Nei pochi rottami di lettura di URLO che compongono Io ho visto solo la fine, il poema di Ginsberg è trasmesso per rifrazione e per corruzione della sua lettera originale; come avendo abolito una prospettiva — la prospettiva che si trova manifestata nella voce leggente di Ginsberg — e al suo posto essendo rimasta una distribuzione di oggetti che in realtà, rispetto al poema, hanno rapporti e profondità variabili. Potremmo dire che questo è esattamente quanto avviene nei sogni notturni e nelle allucinazioni (in fondo HOWL è la costretta messa in forma di una allucinazione, o la fuoriuscita di senso, di senno, dal corpo, di per sé refrattario a…; Artaud, molto più che Freud), dove i profili concreti delle cose sono ciò che meno è trattenibile, l’accapo è uno scivolamento, e dove le misure di prossimità sono falsate; questo soprattutto: non sapere la forma e l’estensione dello spazio in cui qualcosa avviene; in cui la lettura di URLO avviene. Ma basta il fatto di essere noi i finenti della contemporaneità cresciuta intorno a URLO — cioè è sufficiente considerare che, posti come noi siamo al di là della voce di Ginsberg e ricevuta la voce di Ginsberg in quanto prospettiva costruita e performata del senso di URLO, noi non possiamo che costituirci liberamente come ultima spiaggia, quella indefinitamente battuta dai rottami — ed ecco che la realtà di URLO può solo apparirci nelle forme di un va e vieni di figure, tra pezzi e riflessi di pezzi di discorso, di cui noi stessi siamo fatti poiché post-contemporanei, sicché l’estrema lettura dell’happening consisterà nel rallentamento di questa fuga ad opera di Chiara Vignandel e Salvatore Zoncheddu, impegnati disegnando a trattenere, ciascuno a suo modo, le linee di quel che gli sta accadendo intorno, su una provvisoria spiaggia di URLO. Non si ristabilisce così una prospettiva del testo, però si dà al naufrago il diritto a dis-corporare l’orizzonte, per non morire ipnotizzati dalla lontananza.
Une sorte de station incompréhensible et toute droite au milieu de tout dans l’esprit.
Et n’espérez pas que je vous nomme ce tout, en combien de parties il se divise, que je vous dise son poids, que je marche, que je me mette à discuter sur ce tout, et que, discutant, je me perde et que je me mette ainsi sans le savoir à PENSER, — et qu’il s’éclaire, qu’il vive, qu’il se pare d’une multitude de mots, tous bien frottés de sens, tous divers, et capables de bien mettre au jour toutes les attitudes, toutes le nuances d’une très sensible et pénétrante pensée.
Ah ! ces états qu’on ne nomme jamais, ces situations éminentes d’âme, ah ! ces intervalles d’esprit, ah ! ces minuscules ratées qui sont le pain quotidien de mes heures, ah ! ce peuple fourmillant de données, — ce sont toujours les mêmes mots qui me servent et vraiment je n’ai pas l’air de beaucoup bouger dans ma pensée, mais j’y bouge plus que vous en réalité, barbes d’ânes, cochons pertinents, maîtres du faux verbe, trousseurs de portraits, feuilletonistes, rez–de–chaussée, herbagistes, entomologistes, plaie de ma langue.
Je vous l’ai dit, que je n’ai plus ma langue, ce n’est pas une raison pour que vous persistiez, pour que vous vous obstiniez dans la langue.

### RIGHE DI DATI
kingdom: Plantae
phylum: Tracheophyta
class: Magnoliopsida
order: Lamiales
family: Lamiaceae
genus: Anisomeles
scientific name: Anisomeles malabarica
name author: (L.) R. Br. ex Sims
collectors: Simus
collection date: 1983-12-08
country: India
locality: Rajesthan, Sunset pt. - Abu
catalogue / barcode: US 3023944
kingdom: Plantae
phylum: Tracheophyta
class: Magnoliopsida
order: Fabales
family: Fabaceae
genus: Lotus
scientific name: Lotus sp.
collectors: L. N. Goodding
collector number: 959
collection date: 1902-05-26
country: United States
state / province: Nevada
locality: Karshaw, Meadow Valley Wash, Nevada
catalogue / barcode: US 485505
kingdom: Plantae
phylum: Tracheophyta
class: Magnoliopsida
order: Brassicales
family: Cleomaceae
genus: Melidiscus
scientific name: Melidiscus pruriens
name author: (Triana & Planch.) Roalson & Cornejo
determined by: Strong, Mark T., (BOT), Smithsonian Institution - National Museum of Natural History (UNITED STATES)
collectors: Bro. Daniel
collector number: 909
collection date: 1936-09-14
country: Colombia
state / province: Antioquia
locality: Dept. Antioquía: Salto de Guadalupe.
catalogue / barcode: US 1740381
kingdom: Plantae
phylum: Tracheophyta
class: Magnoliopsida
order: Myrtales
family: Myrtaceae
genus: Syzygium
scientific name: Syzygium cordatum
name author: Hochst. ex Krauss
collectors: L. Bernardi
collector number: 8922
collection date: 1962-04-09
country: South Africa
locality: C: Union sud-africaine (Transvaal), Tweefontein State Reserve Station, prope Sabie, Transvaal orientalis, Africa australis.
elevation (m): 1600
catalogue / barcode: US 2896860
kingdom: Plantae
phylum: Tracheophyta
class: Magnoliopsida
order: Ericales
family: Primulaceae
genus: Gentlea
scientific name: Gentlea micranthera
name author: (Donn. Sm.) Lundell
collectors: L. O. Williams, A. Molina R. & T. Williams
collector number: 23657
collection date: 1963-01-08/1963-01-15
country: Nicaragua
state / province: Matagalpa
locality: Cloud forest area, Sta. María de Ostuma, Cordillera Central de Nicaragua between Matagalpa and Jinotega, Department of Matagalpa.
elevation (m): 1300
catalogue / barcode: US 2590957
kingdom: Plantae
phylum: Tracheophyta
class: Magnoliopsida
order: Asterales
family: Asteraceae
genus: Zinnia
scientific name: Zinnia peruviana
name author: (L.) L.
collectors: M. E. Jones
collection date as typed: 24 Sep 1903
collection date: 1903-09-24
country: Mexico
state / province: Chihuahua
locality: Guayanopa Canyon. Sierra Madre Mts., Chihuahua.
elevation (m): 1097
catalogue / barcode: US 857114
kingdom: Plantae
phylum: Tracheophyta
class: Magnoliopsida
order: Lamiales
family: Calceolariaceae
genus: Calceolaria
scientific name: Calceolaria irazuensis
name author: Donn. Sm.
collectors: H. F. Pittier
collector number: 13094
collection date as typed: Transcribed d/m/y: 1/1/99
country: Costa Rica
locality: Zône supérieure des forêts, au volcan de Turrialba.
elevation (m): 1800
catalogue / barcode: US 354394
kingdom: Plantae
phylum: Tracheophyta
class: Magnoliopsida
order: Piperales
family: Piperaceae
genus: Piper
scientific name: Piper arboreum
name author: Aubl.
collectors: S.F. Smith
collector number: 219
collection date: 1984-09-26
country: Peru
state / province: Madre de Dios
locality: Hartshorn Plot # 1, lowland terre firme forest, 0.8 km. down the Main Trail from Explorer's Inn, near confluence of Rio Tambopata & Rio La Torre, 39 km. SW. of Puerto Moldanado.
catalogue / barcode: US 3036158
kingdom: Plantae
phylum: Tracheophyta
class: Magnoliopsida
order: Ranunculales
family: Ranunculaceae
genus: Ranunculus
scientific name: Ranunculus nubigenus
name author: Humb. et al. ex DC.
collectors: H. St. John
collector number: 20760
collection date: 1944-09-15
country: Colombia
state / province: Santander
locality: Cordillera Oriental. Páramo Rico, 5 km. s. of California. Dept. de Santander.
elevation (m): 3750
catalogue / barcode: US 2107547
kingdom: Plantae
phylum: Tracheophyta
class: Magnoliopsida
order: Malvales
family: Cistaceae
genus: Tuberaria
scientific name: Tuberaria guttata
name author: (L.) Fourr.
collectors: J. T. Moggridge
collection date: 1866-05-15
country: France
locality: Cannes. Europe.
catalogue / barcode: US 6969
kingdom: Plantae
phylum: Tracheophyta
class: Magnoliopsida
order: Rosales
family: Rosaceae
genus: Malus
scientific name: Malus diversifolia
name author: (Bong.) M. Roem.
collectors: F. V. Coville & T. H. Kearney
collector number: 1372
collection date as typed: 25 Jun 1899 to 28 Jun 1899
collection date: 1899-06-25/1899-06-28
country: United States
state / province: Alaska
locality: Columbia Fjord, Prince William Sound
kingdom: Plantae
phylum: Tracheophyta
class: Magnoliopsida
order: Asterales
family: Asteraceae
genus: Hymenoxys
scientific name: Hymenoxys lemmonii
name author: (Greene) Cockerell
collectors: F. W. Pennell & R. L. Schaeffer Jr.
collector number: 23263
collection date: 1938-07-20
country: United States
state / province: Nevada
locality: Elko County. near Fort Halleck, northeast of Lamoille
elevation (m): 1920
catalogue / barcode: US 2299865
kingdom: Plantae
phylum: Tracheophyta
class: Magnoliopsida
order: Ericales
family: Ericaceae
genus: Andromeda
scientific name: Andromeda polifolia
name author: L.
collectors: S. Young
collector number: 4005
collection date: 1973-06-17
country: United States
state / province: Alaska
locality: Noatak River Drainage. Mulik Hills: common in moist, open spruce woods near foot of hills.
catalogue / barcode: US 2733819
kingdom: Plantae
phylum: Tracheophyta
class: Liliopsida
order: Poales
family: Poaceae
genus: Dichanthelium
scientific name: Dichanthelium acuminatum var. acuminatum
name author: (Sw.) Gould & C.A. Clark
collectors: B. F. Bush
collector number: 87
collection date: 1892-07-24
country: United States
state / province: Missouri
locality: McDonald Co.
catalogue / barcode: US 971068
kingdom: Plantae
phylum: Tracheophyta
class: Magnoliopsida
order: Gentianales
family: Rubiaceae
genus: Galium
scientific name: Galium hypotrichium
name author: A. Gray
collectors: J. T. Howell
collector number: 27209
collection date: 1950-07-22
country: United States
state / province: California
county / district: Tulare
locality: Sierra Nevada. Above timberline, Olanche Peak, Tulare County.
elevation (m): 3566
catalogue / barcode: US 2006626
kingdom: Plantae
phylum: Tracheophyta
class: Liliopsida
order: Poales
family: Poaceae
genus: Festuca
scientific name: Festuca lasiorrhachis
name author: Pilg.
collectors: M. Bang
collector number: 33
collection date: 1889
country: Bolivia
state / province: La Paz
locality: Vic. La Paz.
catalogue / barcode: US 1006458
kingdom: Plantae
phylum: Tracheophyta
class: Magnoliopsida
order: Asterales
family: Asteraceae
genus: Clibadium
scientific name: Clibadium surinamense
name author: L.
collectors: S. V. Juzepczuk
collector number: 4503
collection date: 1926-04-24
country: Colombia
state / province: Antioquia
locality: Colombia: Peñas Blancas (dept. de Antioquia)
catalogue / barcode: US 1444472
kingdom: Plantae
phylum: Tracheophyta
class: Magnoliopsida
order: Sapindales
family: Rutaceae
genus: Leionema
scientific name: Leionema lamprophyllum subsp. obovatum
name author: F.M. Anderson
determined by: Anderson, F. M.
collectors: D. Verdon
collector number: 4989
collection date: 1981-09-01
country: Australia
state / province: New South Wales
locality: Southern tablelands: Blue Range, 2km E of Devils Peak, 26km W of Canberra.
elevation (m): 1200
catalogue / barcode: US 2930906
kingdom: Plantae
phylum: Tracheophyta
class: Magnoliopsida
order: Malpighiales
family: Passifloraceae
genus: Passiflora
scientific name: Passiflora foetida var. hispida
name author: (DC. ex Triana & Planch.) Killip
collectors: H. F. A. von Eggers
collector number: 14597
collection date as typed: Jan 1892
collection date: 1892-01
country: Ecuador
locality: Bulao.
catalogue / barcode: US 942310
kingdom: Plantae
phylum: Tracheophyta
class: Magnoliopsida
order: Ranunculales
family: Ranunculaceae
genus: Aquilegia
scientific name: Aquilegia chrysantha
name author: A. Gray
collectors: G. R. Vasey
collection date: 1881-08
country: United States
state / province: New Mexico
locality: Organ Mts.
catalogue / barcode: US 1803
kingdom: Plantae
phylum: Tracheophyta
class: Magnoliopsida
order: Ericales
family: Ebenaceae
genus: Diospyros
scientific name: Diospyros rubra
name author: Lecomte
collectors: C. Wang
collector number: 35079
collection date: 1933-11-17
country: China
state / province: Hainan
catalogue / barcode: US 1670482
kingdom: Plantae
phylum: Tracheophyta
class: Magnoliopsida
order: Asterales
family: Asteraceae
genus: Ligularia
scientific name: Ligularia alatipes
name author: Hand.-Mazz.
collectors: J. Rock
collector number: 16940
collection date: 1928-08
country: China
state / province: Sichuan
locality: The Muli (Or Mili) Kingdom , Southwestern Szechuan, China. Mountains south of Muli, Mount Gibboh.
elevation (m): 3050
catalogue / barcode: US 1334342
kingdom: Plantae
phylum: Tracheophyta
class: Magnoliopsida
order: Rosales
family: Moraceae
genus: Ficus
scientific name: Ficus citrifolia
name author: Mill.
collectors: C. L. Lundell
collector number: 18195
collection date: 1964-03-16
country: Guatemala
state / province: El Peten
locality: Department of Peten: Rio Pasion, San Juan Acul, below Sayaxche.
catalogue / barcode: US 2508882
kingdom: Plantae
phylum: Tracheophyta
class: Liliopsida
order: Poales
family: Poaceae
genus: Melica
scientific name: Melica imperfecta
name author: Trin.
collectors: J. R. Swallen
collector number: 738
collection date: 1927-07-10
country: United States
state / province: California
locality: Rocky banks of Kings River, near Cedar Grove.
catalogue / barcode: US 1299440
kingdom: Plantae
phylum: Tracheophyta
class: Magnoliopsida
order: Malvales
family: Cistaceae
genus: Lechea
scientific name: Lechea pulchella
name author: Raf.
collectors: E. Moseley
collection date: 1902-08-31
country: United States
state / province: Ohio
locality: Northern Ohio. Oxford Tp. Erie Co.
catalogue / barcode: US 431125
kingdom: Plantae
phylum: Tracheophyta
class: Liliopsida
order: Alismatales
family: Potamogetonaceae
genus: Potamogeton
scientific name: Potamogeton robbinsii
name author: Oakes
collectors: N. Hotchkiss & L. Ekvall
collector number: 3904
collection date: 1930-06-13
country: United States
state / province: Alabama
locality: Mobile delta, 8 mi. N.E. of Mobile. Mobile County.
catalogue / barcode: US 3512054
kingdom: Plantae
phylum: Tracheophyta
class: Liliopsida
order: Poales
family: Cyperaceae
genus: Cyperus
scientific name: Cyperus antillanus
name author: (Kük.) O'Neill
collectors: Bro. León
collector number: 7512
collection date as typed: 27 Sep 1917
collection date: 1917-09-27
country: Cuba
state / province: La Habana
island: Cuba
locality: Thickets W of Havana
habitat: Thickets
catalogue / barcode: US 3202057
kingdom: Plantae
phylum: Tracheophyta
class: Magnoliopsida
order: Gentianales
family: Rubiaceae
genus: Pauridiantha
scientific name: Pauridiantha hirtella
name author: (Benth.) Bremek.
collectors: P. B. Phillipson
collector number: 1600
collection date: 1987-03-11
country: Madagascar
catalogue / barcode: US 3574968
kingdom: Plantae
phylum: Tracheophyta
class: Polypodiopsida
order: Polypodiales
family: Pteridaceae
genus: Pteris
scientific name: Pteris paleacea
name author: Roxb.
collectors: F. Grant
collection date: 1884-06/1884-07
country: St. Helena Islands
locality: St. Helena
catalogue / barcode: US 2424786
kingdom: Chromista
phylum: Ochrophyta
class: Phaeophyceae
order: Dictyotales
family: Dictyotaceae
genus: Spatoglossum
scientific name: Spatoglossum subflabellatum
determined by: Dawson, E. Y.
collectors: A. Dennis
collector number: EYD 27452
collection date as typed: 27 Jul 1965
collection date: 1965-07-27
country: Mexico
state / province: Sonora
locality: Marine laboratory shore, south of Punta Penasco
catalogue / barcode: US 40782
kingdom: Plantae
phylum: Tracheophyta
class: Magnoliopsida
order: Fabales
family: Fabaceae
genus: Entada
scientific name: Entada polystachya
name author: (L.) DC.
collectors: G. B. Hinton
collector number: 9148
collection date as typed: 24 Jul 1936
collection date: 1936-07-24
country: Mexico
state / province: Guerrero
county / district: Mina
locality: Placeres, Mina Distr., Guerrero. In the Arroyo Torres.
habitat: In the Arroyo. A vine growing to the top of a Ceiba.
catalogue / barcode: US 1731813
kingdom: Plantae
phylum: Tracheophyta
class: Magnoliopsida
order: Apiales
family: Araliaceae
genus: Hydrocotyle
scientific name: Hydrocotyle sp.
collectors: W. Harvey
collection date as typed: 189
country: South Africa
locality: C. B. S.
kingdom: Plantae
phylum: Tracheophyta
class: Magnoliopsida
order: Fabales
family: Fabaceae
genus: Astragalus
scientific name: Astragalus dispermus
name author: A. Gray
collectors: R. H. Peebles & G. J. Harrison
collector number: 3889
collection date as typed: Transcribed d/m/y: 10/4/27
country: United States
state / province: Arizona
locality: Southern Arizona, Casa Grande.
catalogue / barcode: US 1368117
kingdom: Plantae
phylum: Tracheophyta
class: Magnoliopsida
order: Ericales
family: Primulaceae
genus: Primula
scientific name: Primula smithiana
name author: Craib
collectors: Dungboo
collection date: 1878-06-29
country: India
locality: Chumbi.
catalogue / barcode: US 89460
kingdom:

### RICHIESTA
Per favore, riscrivi in forma di elenco puntato il paragrafo del testo che inizia con «Nei pochi rottami di lettura», mantenendone i fatti principali.

### RISULTATO
- In Io ho visto solo la fine, pochi frammenti di lettura di URLO trasmettono il poema di Ginsberg per rifrazione e per corruzione della sua lettera originale.
- Viene abolita la prospettiva manifestata dalla voce leggente di Ginsberg. Al suo posto resta una distribuzione di oggetti con rapporti e profondità variabili rispetto al poema.
- Avviene come nei sogni notturni e nelle allucinazioni. HOWL è la costretta messa in forma di un'allucinazione, con un riferimento ad Artaud più che a Freud. In questi stati i profili delle cose sfuggono, l'accapo è uno scivolamento e le misure di prossimità sono falsate. Soprattutto non si conoscono la forma e l'estensione dello spazio in cui avviene la lettura di URLO.
- Noi siamo i finenti della contemporaneità cresciuta intorno a URLO e ci troviamo al di là della voce di Ginsberg. Per questo ci costituiamo come ultima spiaggia battuta dai rottami.
- La realtà di URLO ci appare come un va e vieni di figure, pezzi e riflessi di pezzi di discorso, di cui siamo fatti in quanto post-contemporanei.
- L'estrema lettura dell'happening rallenta questa fuga grazie a Chiara Vignandel e Salvatore Zoncheddu. Disegnando, ciascuno a suo modo, trattengono le linee di ciò che accade loro intorno.
- Così non si ristabilisce una prospettiva del testo. Si dà però al naufrago il diritto di dis-corporare l'orizzonte, per non morire ipnotizzati dalla lontananza.